3 would be stretching it and would proably be the max. With a 10G I wouldn't recommend getting any because they like to be in larger groups of 5-6. Get some more White Cloud Minnows, as you can probably have as many as 10 in there, and they also like to be in large groups.

Also make sure to get a filter that's designed for at least a 20G tank if you do get more fish.


----------



## holly12 (Apr 21, 2011)

Agreed. It's never good to stretch a tank's filter or bio-load to the max, (I did with mine - as you can see in my signature - and have suffered the price). I had fish dying left, right and center! Things are calming down now thankfully. The 1 inch of fish per gallon rule actually doesn't work. It's a 10 gallon tank, but when you add gravel and decor, it's not actually 10 gallons of swimming space.

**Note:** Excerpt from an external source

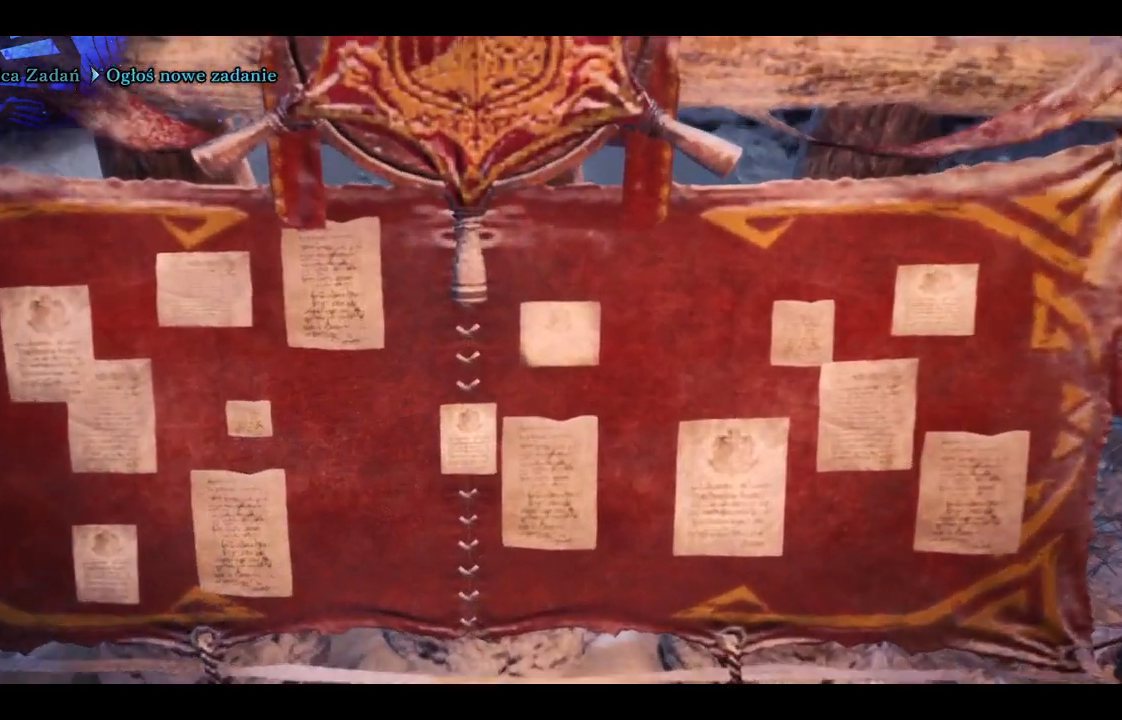
{"buttons": [], "left_stick": "center", "right_stick": "center", "events": []}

As mentioned, maybe a few more minnows? (You were getting some Assassin snails too right?) They are fun to watch. If you don't want anymore minnows, you could try some shrimp, such as Red Cherry, Ghost or Amano. (Just make sure you check to be sure the minnows won't eat them first, of course).


----------



## Ruslan (May 25, 2011)

can red cherry and ghost shrimp be kept in a cold water tank? (think I read somewhere online that they can) because I think theyre interesting creatures and I bought 2 ghost shrimp from my local aquarium shop 2 months ago but in the morning I woke up to find them dead laying on their side at the bottom.


----------



## Rohkey (Apr 25, 2011)

Shrimp can adapt to pretty cold water...much lower than room temp, but you need to properly acclimate them since the water at the shop you're buying them at is probably significantly higher than what your tank is. Float them at the top of the tank for a few hours before putting them in next time and see if you get better results. They won't be as active and energetic at temps below 68-70 degrees Fahrenheit, but they won't die due to it.

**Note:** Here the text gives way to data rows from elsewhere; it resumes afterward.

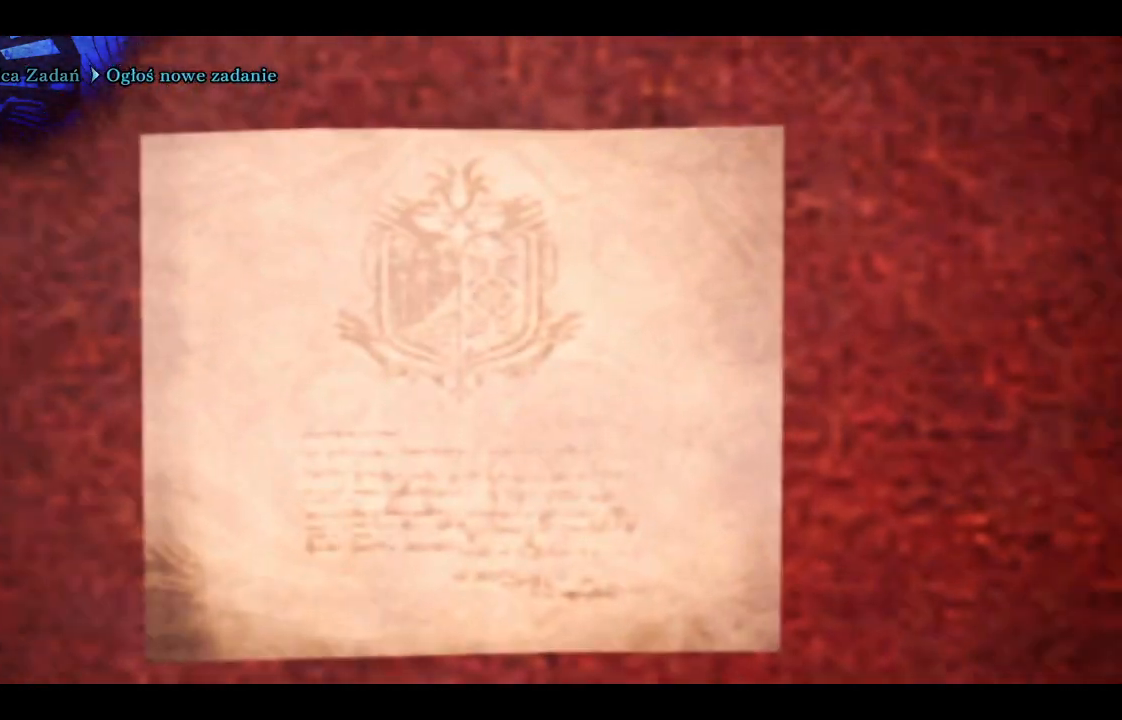
{"buttons": [], "left_stick": "center", "right_stick": "center", "events": []}
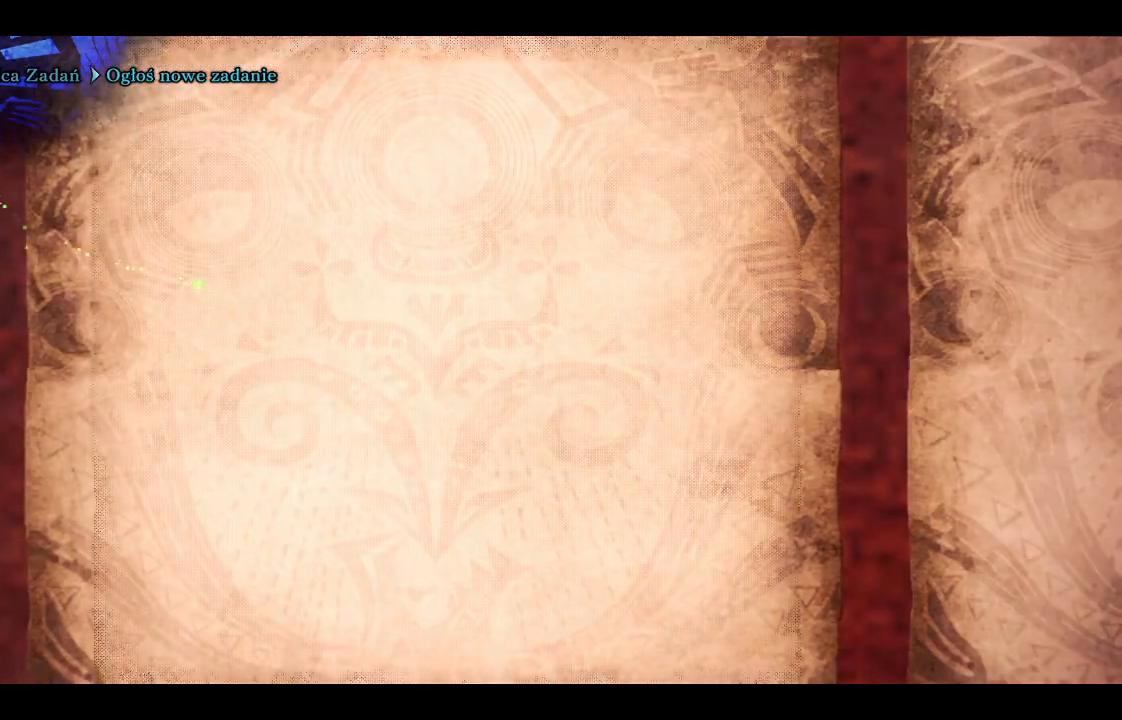
{"buttons": [], "left_stick": "center", "right_stick": "center", "events": []}
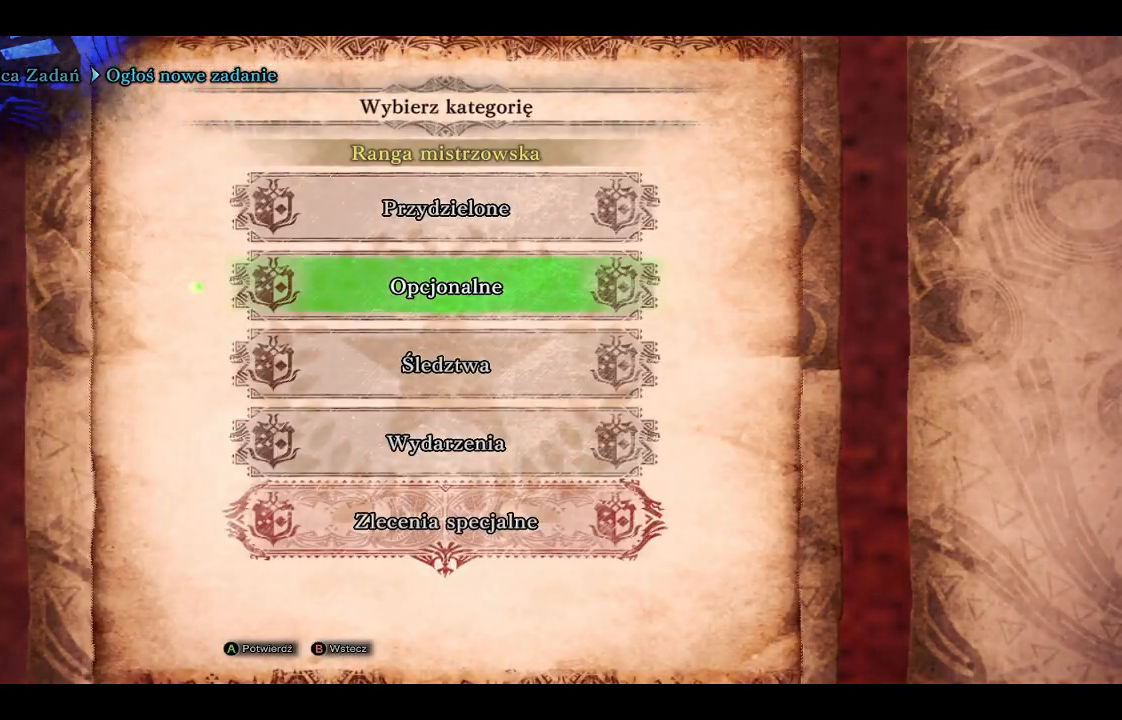
{"buttons": [], "left_stick": "center", "right_stick": "center", "events": [[133, "A", "down"], [317, "A", "up"]]}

Also what kind of tank were they in when you bought them? Ghost Shrimp are commonly used as feeders for larger fish and if they are in an overstocked tank with a ton of other Ghost Shrimp, they are most likely underfed, possibly ill, and not very well taken care of since they are being sold to be eaten. If the store has them in a tank with other fish and there aren't too many of them, or if they are a few in several tanks, then these ones will probably be much better off.

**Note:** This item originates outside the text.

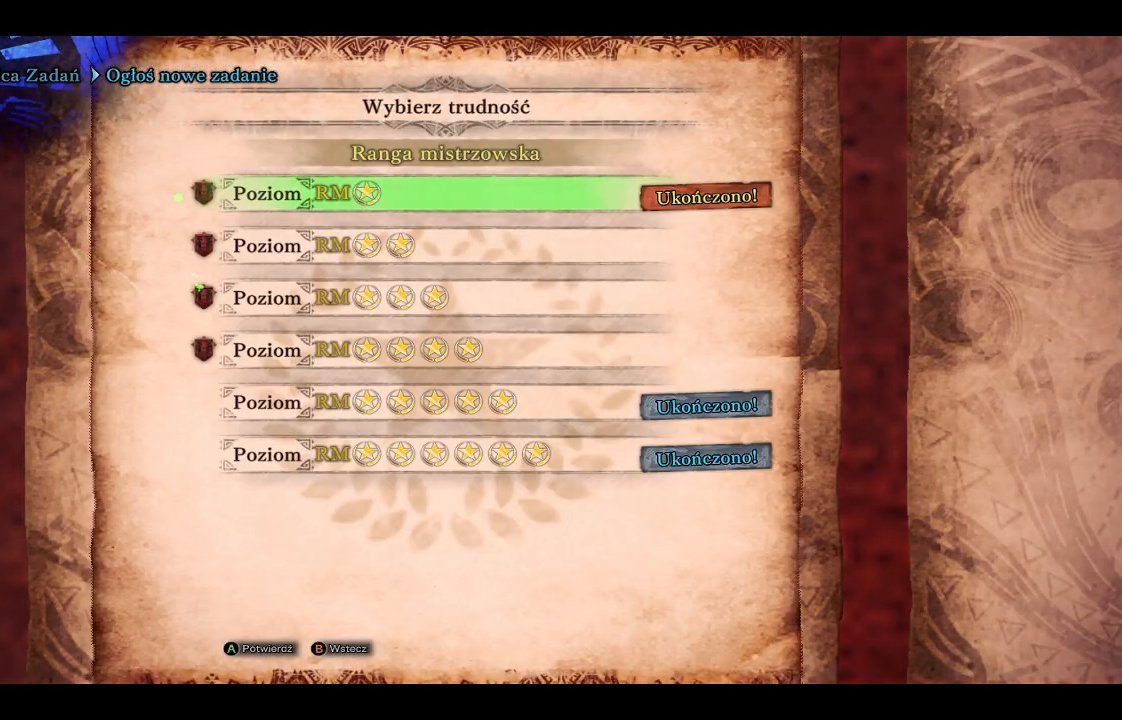
{"buttons": [], "left_stick": "down", "right_stick": "center", "events": [[433, "left_stick", "down"]]}
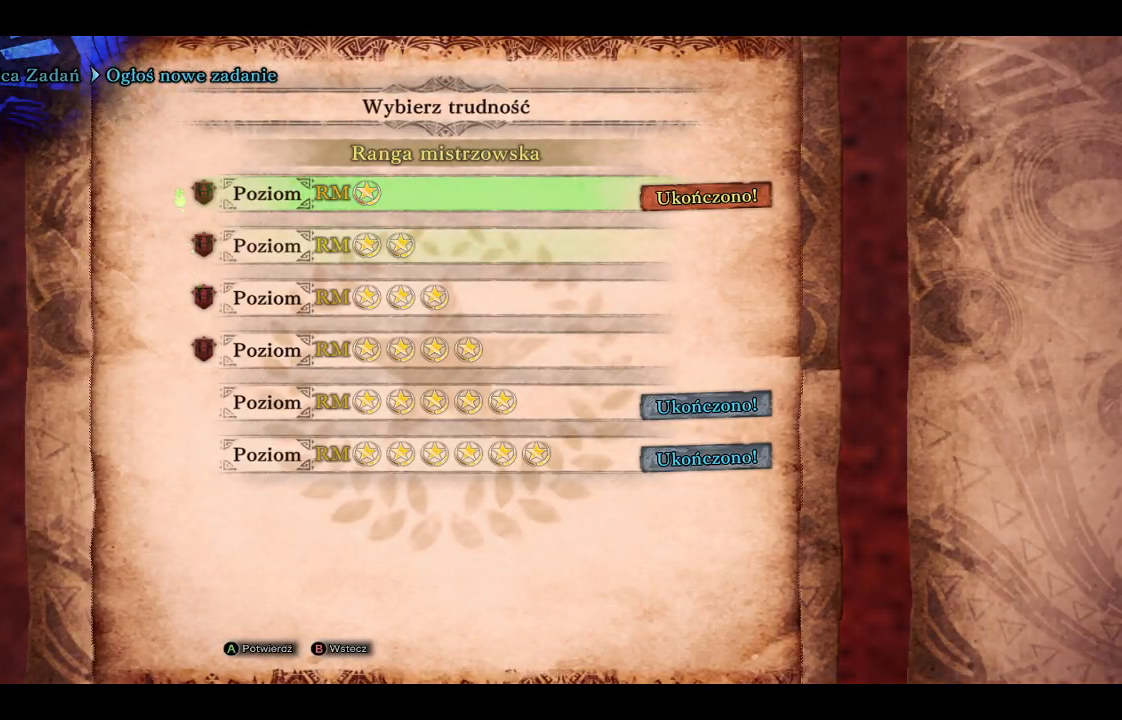
{"buttons": [], "left_stick": "center", "right_stick": "center", "events": [[50, "left_stick", "center"], [133, "left_stick", "down"], [267, "left_stick", "center"]]}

I think it'd be safe to purchase up to 6 shrimp for your tank, you could possibly even get away with 10 but 5-6 seems like a good number. Buy smaller ones because there is a slight chance of bigger ones trying to pick a fight with your Clouds, especially if they are a certain species of "ghost shrimp" (several species are sold under the name ghost/glass shrimp). Usually, however, they avoid fish and don't want to risk injury but will get feisty with each other.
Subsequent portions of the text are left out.